Reading

Great Expectations

So, um. I read to about the middle of this novel years ago (as in possibly like six; I am ancient, I could read at this level six years ago?!). I put it down because it was my sister’s copy, and I was mad at her (that was the reason, I kid you not). I might add that this occurred during the period when I skipped through books before reading them and often consequently instead of reading them; I am a bit (notice the emphasis) better about that now.

I took this novel up again last summer, and I think got half-wayish again. I picked it up in the last month or so and got myself hooked. I really enjoyed it. I may or may not have been imagining Pip and Herbert as they appeared in the newest film/television rendition (I cannot WAIT to see it although I will make myself watch some older versions first, or not).

Oh, Pip. Oh, Herbert.

The patheticness of convict and his story 🙁 (yes, I am using emoticons to describe Dickens, get over it).
Pip’s softening towards him. Excellent.

Wemmick, and the Aged. And Walworth sentiments.

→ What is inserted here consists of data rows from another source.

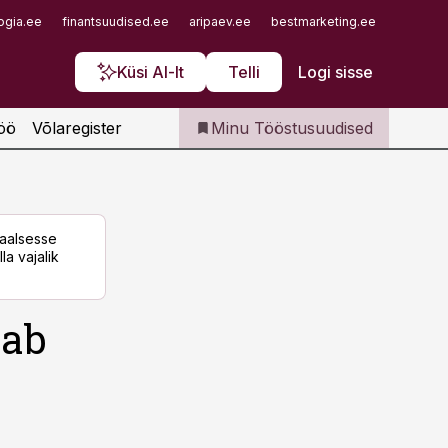
Iseteenindus
ogia.ee
finantsuudised.ee
aripaev.ee
bestmarketing.ee
finantsu
Telli Tööstusuudised
Küsi AI-lt
Telli
Logi sisse
öö
Võlaregister
Minu Tööstusuudised
taalsesse
la vajalik
vab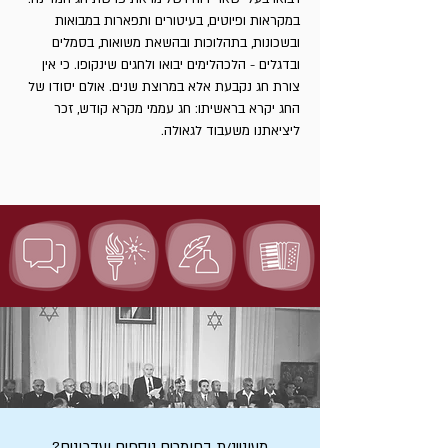
במקראות ופיוטים, בעיטורים ותפארות במבואות
ובשכונות, בתהלוכות ובהשאת משואות, בסמלים
ובדגלים - הלכהלימים יבואו ולחגים שינקופו. כי אין
צורת חג נקבעת אלא במרוצת שנים. אולם יסודו של
החג יקרא בראשיתו: חג עממי מקרא קודש, זכר
ליציאתנו משעבוד לגאולה.
מעוניינ/ת בחומרים נוספים ועדכונים?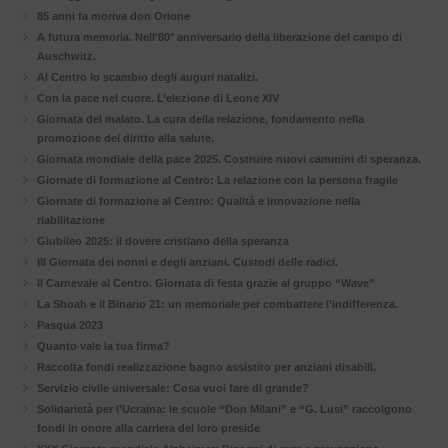
85 anni fa moriva don Orione
A futura memoria. Nell’80° anniversario della liberazione del campo di
Auschwitz.
Al Centro lo scambio degli auguri natalizi.
Con la pace nel cuore. L’elezione di Leone XIV
Giornata del malato. La cura della relazione, fondamento nella
promozione del diritto alla salute.
Giornata mondiale della pace 2025. Costruire nuovi cammini di speranza.
Giornate di formazione al Centro: La relazione con la persona fragile
Giornate di formazione al Centro: Qualità e innovazione nella
riabilitazione
Giubileo 2025: il dovere cristiano della speranza
III Giornata dei nonni e degli anziani. Custodi delle radici.
Il Carnevale al Centro. Giornata di festa grazie al gruppo “Wave”
La Shoah e il Binario 21: un memoriale per combattere l’indifferenza.
Pasqua 2023
Quanto vale la tua firma?
Raccolta fondi realizzazione bagno assistito per anziani disabili.
Servizio civile universale: Cosa vuoi fare di grande?
Solidarietà per l’Ucraina: le scuole “Don Milani” e “G. Lusi” raccolgono
fondi in onore alla carriera del loro preside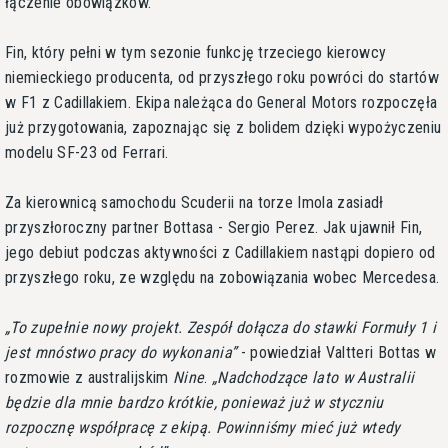
łączenie obowiązków.
Fin, który pełni w tym sezonie funkcję trzeciego kierowcy
niemieckiego producenta, od przyszłego roku powróci do startów
w F1 z Cadillakiem. Ekipa należąca do General Motors rozpoczęła
już przygotowania, zapoznając się z bolidem dzięki wypożyczeniu
modelu SF-23 od Ferrari.
Za kierownicą samochodu Scuderii na torze Imola zasiadł
przyszłoroczny partner Bottasa - Sergio Perez. Jak ujawnił Fin,
jego debiut podczas aktywności z Cadillakiem nastąpi dopiero od
przyszłego roku, ze względu na zobowiązania wobec Mercedesa.
To zupełnie nowy projekt. Zespół dołącza do stawki Formuły 1 i
jest mnóstwo pracy do wykonania
- powiedział Valtteri Bottas w
rozmowie z australijskim
Nine
.
Nadchodzące lato w Australii
będzie dla mnie bardzo krótkie, ponieważ już w styczniu
rozpocznę współpracę z ekipą. Powinniśmy mieć już wtedy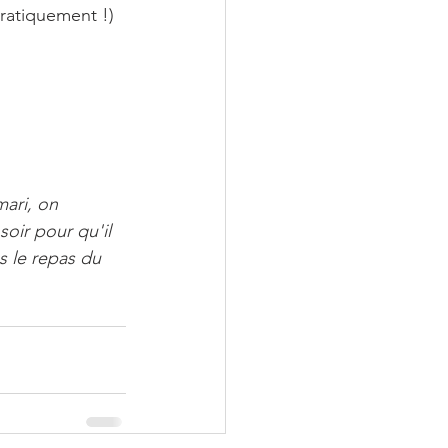
ratiquement !)
mari, on 
oir pour qu'il 
s le repas du 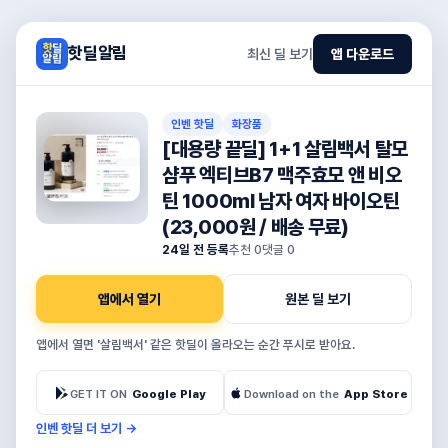
핫딜알림
최신 딜 보기
앱 다운로드
인벤 핫딜
화장품
[대용량 끝딜] 1+1 살림백서 탈모
샴푸 엑티브B7 맥주효모 앤 비오
틴 1000ml 남자 여자 바이오틴
(23,000원 / 배송 무료)
24일 전 등록
추천
0
댓글
0
앱에서 열기
원본 딜 보기
앱에서 열면 '살림백서' 같은 핫딜이 올라오는 순간 푸시로 받아요.
GET IT ON
Google Play
Download on the
App Store
인벤 핫딜 더 보기
→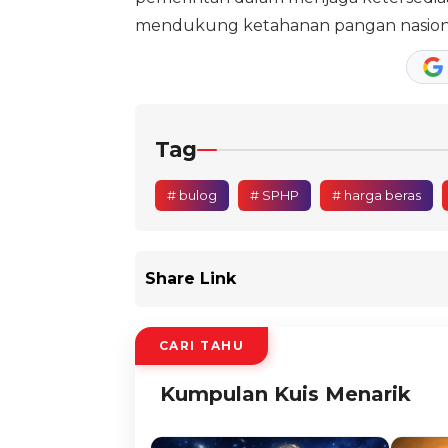
mendukung ketahanan pangan nasiona
Tag
# bulog
# SPHP
# harga beras
Share Link
CARI TAHU
Kumpulan Kuis Menarik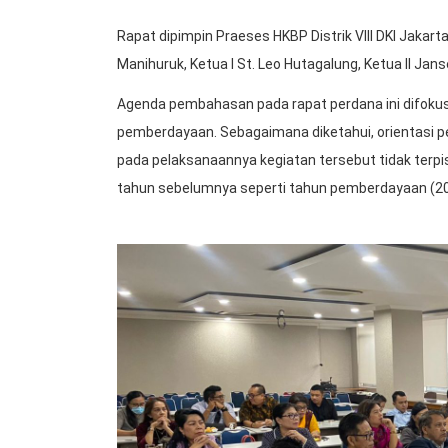
Rapat dipimpin Praeses HKBP Distrik VIII DKI Jaka
Manihuruk, Ketua I St. Leo Hutagalung, Ketua II J
Agenda pembahasan pada rapat perdana ini difoku
pemberdayaan. Sebagaimana diketahui, orientasi 
pada pelaksanaannya kegiatan tersebut tidak terpis
tahun sebelumnya seperti tahun pemberdayaan (20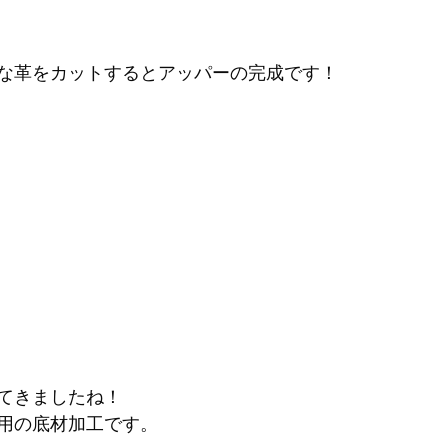
な革をカットするとアッパーの完成です！
てきましたね！
用の底材加工です。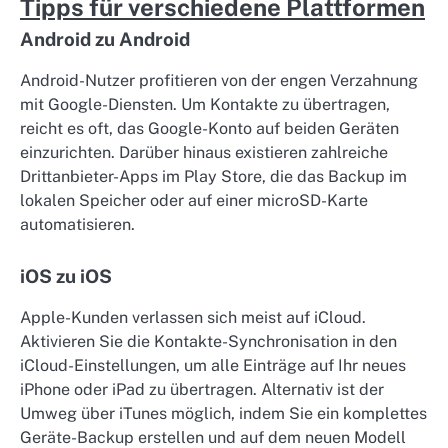
Tipps für verschiedene Plattformen
Android zu Android
Android-Nutzer profitieren von der engen Verzahnung
mit Google-Diensten. Um Kontakte zu übertragen,
reicht es oft, das Google-Konto auf beiden Geräten
einzurichten. Darüber hinaus existieren zahlreiche
Drittanbieter-Apps im Play Store, die das Backup im
lokalen Speicher oder auf einer microSD-Karte
automatisieren.
iOS zu iOS
Apple-Kunden verlassen sich meist auf iCloud.
Aktivieren Sie die Kontakte-Synchronisation in den
iCloud-Einstellungen, um alle Einträge auf Ihr neues
iPhone oder iPad zu übertragen. Alternativ ist der
Umweg über iTunes möglich, indem Sie ein komplettes
Geräte-Backup erstellen und auf dem neuen Modell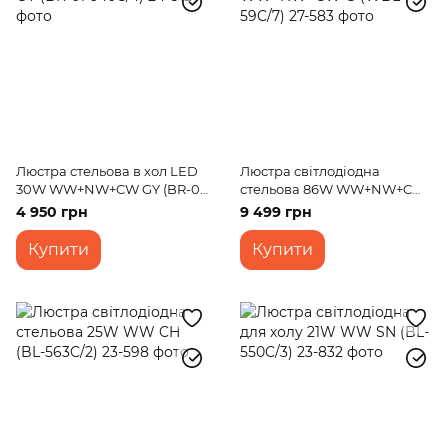
Люстра стельова в хол LED
Люстра світлодіодна
30W WW+NW+CW GY (BR-01
стельова 86W WW+NW+CW
640C/4)
G (WBL-59C/7)
4 950 грн
9 499 грн
Купити
Купити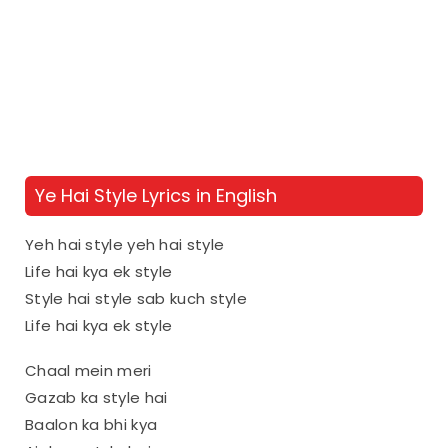
Ye Hai Style Lyrics in English
Yeh hai style yeh hai style
Life hai kya ek style
Style hai style sab kuch style
Life hai kya ek style
Chaal mein meri
Gazab ka style hai
Baalon ka bhi kya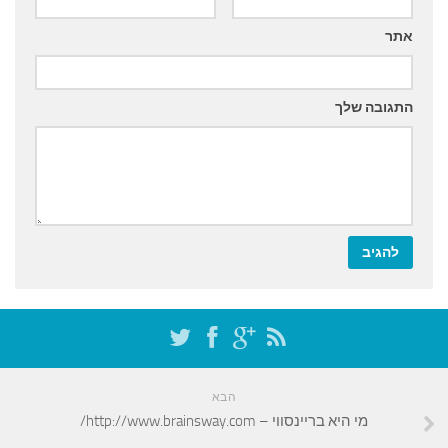
אתר
התגובה שלך
הבא
מי היא בריינסווי – http://www.brainsway.com/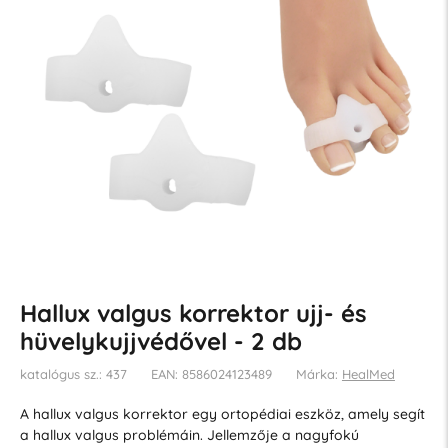
Hallux valgus korrektor ujj- és
hüvelykujjvédővel - 2 db
katalógus sz.: 437
EAN: 8586024123489
Márka:
HealMed
A hallux valgus korrektor egy ortopédiai eszköz, amely segít
a hallux valgus problémáin. Jellemzője a nagyfokú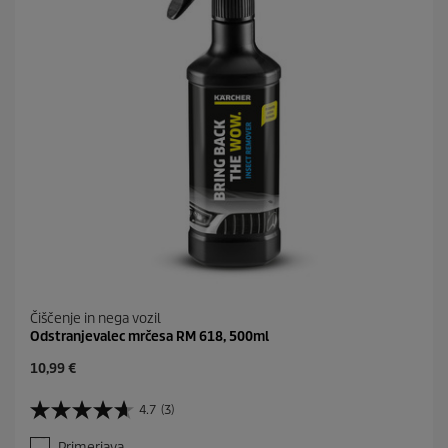
o
e
c
e
n
Čiščenje in nega vozil
Odstranjevalec mrčesa RM 618, 500ml
C
10,99 €
u
r
4.7
(3)
4
r
.
e
Primerjava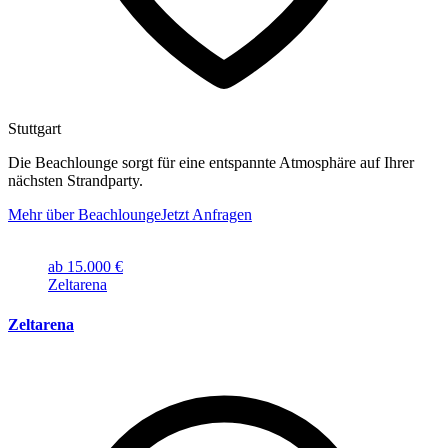
Stuttgart
Die Beachlounge sorgt für eine entspannte Atmosphäre auf Ihrer
nächsten Strandparty.
Mehr über Beachlounge
Jetzt Anfragen
ab 15.000 €
Zeltarena
Zeltarena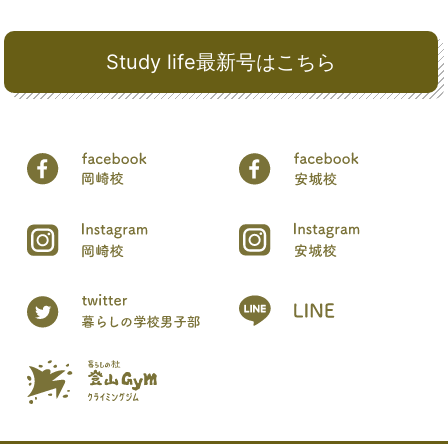
Study life最新号はこちら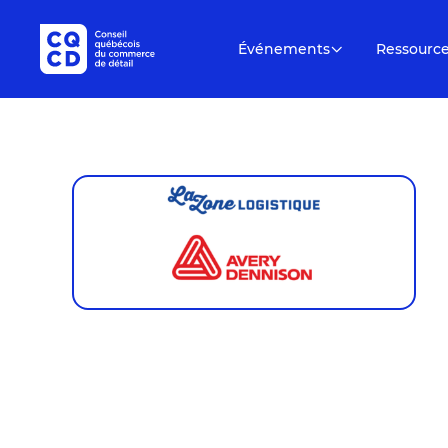
Événements
Ressourc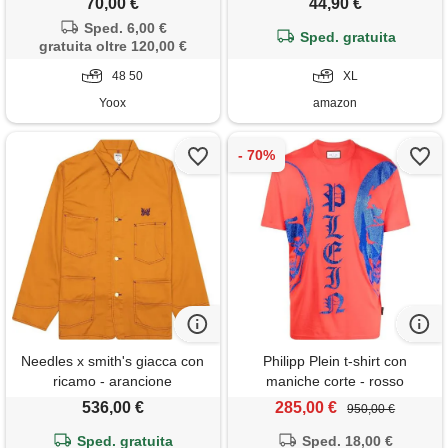
70,00 €
44,90 €
uomo short - bermuda chino
Sped. 6,00 €
traspiranti - pantaloncini corti
Sped. gratuita
gratuita oltre 120,00 €
con cintura vestibilità normale
48 50
arancione xl
XL
Yoox
amazon
Needles x smith's giacca con
Philipp Plein t-shirt con
ricamo - arancione
maniche corte - rosso
536,00 €
285,00 €
950,00 €
Sped. gratuita
Sped. 18,00 €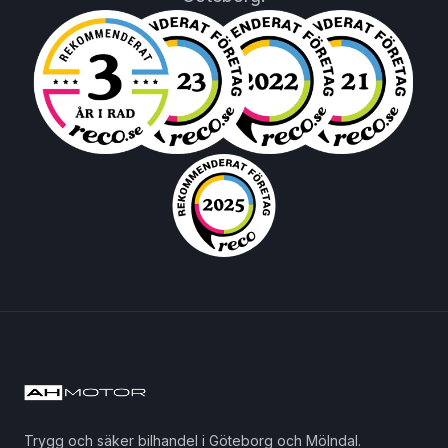
Trygg och säker bilhandel i Göteborg och Mölndal.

That needs to be a code phrase, “will you give me your Walworth sentiments at a later period?”

Herbert’s perfect, total, self-sacrificing friendship. What he did for his fool of a foppish friend (let us be real about Mr. Spend-money-and-do-nothing)!

I am not the biggest Joe fan (he is the stupidest character, and I cannot abide stupidity when cloaked in goodness). Stupidity ranking starting with the lowest I.Q.: Joe, Orlick, Drummle and the convict.

The Drummle fireside showdown. Hysterical. The Pumblechook saga. Real. I love how even though Dickens is Victorian; his characters don’t have to be “above all that”; they can be petty and nice all the same.

I hate Estella. I hate that Pip does not give her up. I prefer the original ending, naturally.